#### [TEXT SECTION]
((

These force components are designated FN1 to FN4 as shown in FIG. 5 illustrating a force component diagram. These four so-called normal forces, or rather pressures, are substantially larger than the pressure FK effective on the locking piston 4 because the surface areas between the pressure members 17, 18 of the piston 4 are substantially smaller than the surface area of the piston bottom 27 through which pressure is applied to the piston 4.

As soon as the locking piston 4 contacts the support bolt 2 to thereby press the support bolt 2 against the housing surface areas or pressure take-up members 19, 20, the respective reaction forces cause a bending moment that is effective on the segments 28 of the piston 4 and thus on the elastically deformable piston bottom 27, whereby the piston bottom 27 begins to slightly deform to permit spreading the segments 28 slightly radially outwardly just sufficient to assure locking contact of the contact projections 8, 9, 10 and 11 on the segments 28 to press against the inner wall of the cylinder 12, whereby the locking piston 4 with its segments 28 and contact projections 8, 9, 10 and 11 is locked inside the cylinder 12. Thus, the holding piston 4 becomes in effect a rigid component of the housing 1 in which the piston 4 is rigidly locked in position between the cylinder wall of the cylinder 12 and the projections 8, 9, 10 and 11 there is no play as shown in FIG. 4. Arrows F1 and F2 shown in FIG. 4 are the reaction forces effective on the piston segments 28 in the directions X and Y respectively. These reaction forces press or bend the segments 28 radially outwardly until the segments 28 bear with the projections 8, 9, 10, 11 against the wall of the cylinder 12. The support bolt 2 is thus locked in the housing in such a way that the pressure forces effective on the pressure take-up members 17, 18, 19 and 20 are larger in their sum than the reaction forces that occur during the machining of the workpiece 7, whereby the bolt 2 is fully effective against these reaction forces or loads.

))

#### [SET OF TASKS]
A. Echo the passage from the locking piston text starting at "These force components" and ending at "the piston 4.".
B. State how many lines of the entries contain the string "family", giving only the number.

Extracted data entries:

((

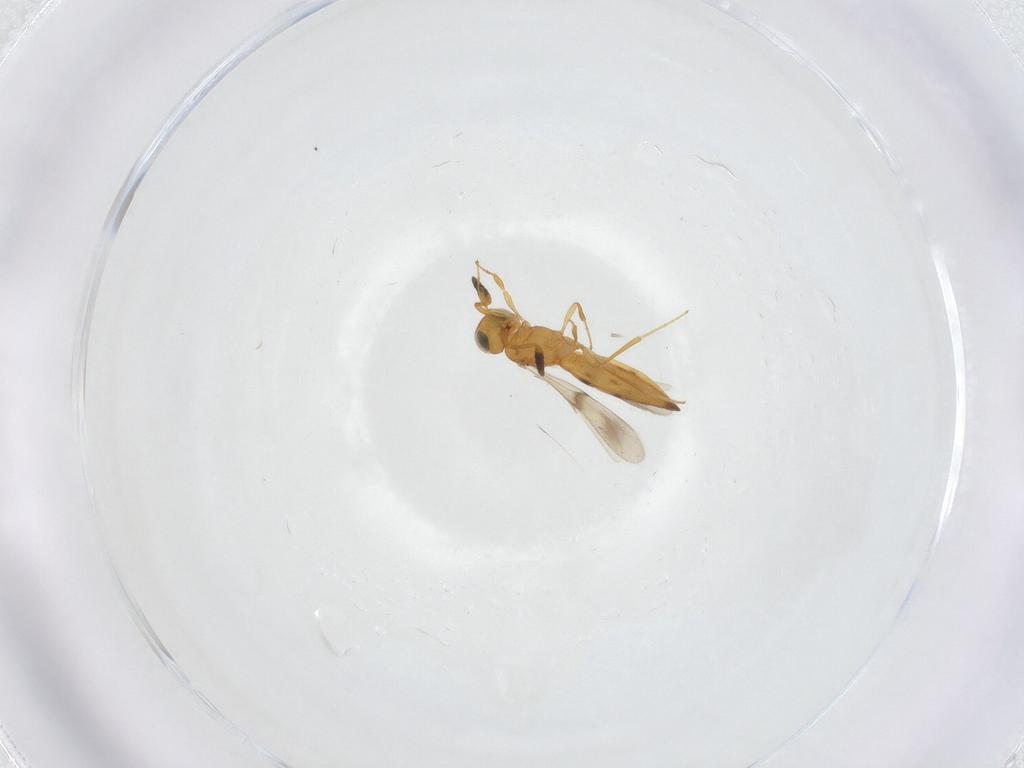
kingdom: Animalia
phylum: Arthropoda
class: Insecta
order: Hymenoptera
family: Scelionidae
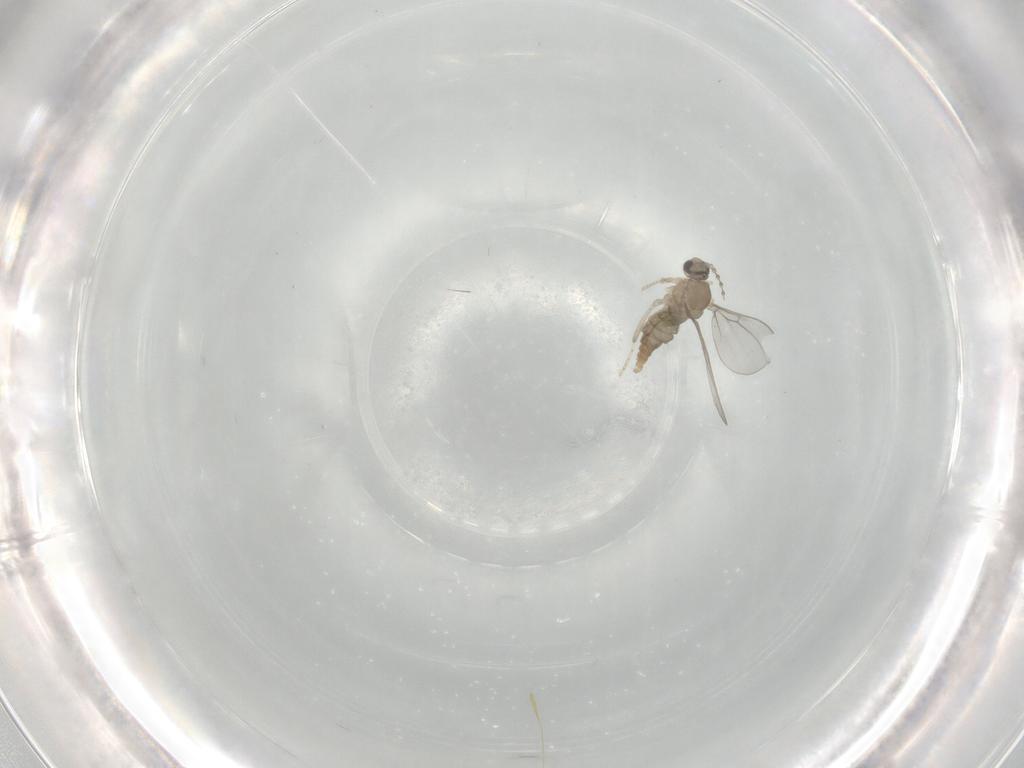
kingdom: Animalia
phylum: Arthropoda
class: Insecta
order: Diptera
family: Cecidomyiidae
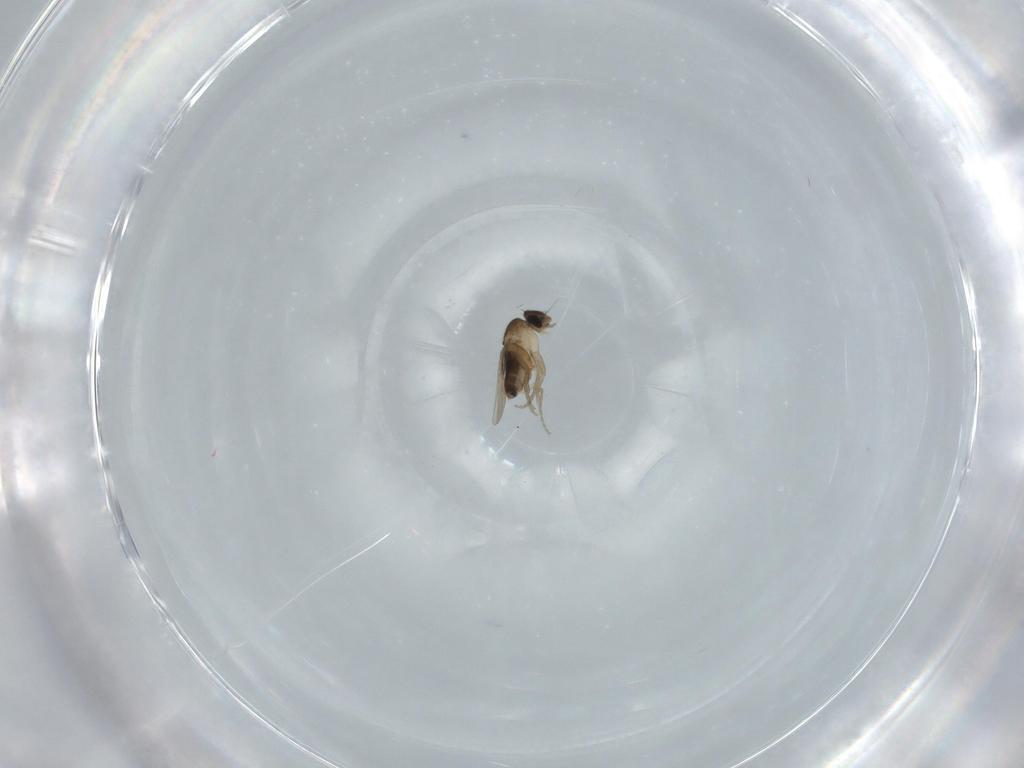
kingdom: Animalia
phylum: Arthropoda
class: Insecta
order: Diptera
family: Phoridae
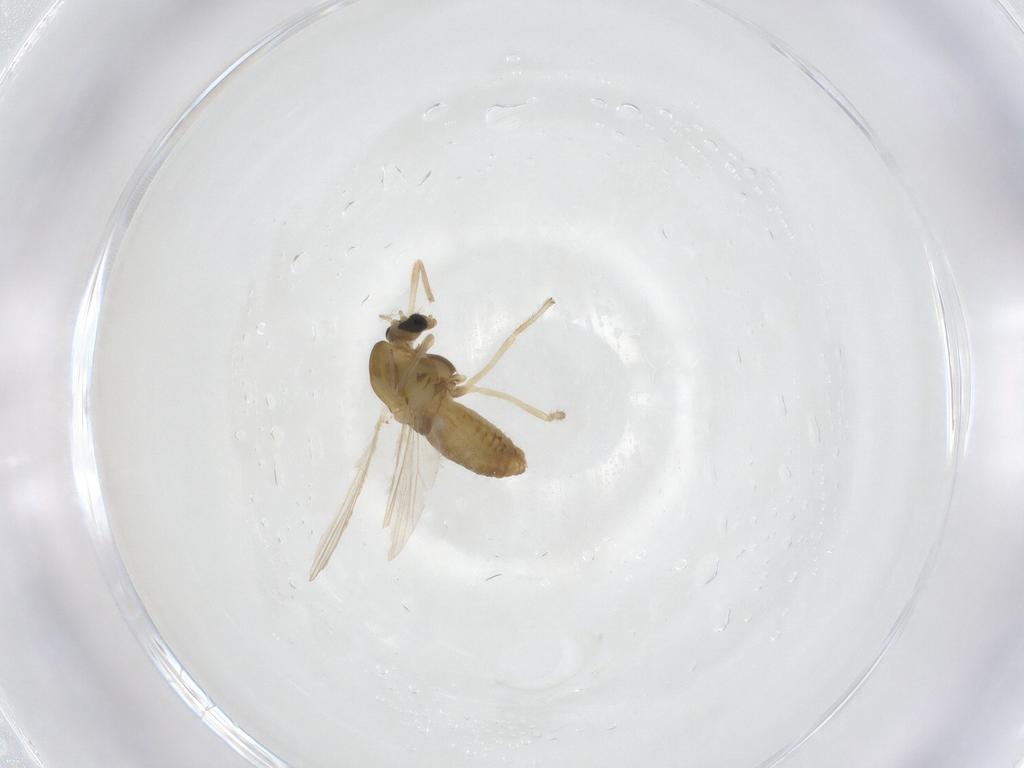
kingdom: Animalia
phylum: Arthropoda
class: Insecta
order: Diptera
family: Chironomidae
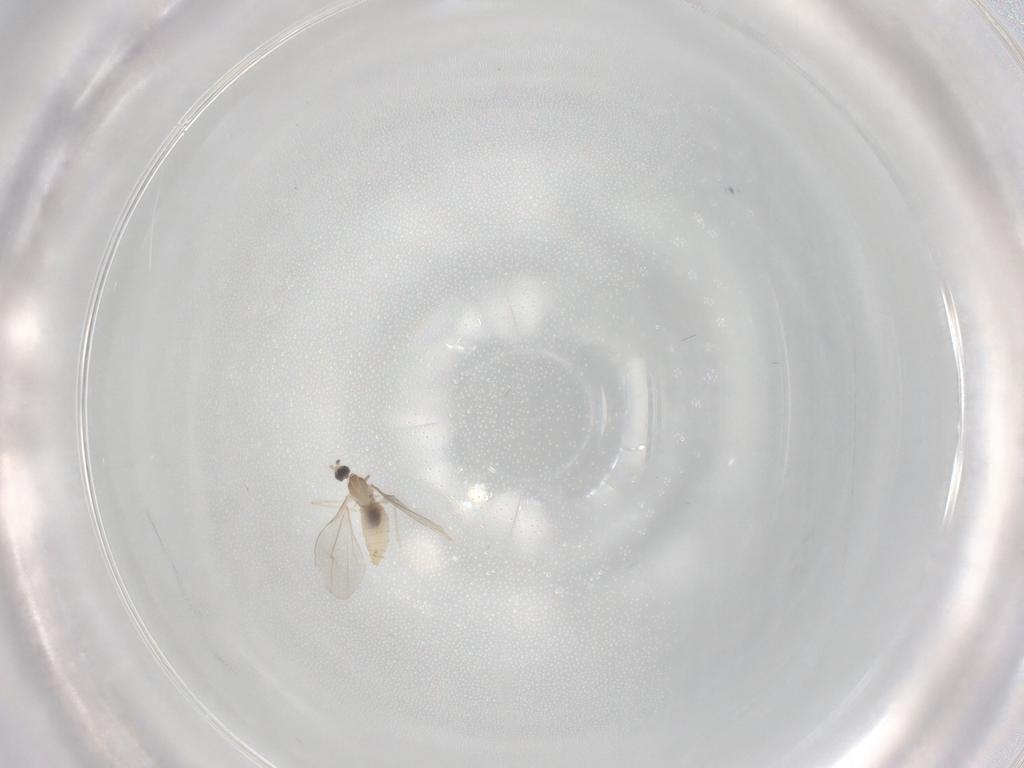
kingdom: Animalia
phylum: Arthropoda
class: Insecta
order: Diptera
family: Cecidomyiidae
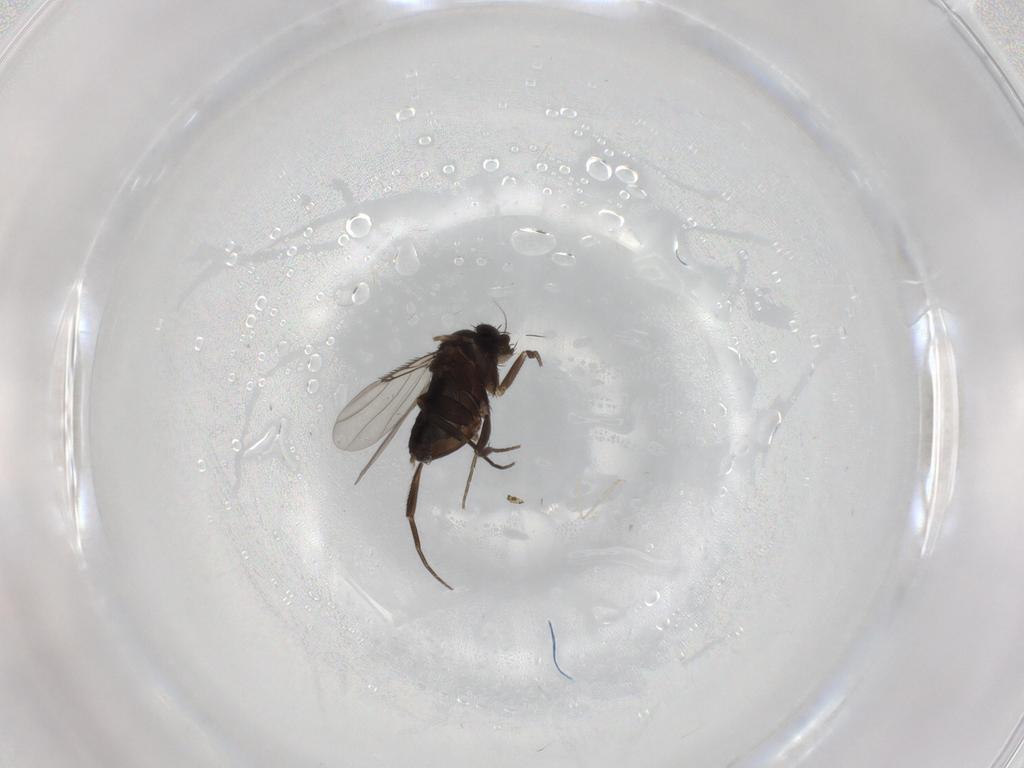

))

#### [RESULTS FOR THE EXERCISE]
A.
These force components are designated FN1 to FN4 as shown in FIG. 5 illustrating a force component diagram. These four so-called normal forces, or rather pressures, are substantially larger than the pressure FK effective on the locking piston 4 because the surface areas between the pressure members 17, 18 of the piston 4 are substantially smaller than the surface area of the piston bottom 27 through which pressure is applied to the piston 4.

B. 5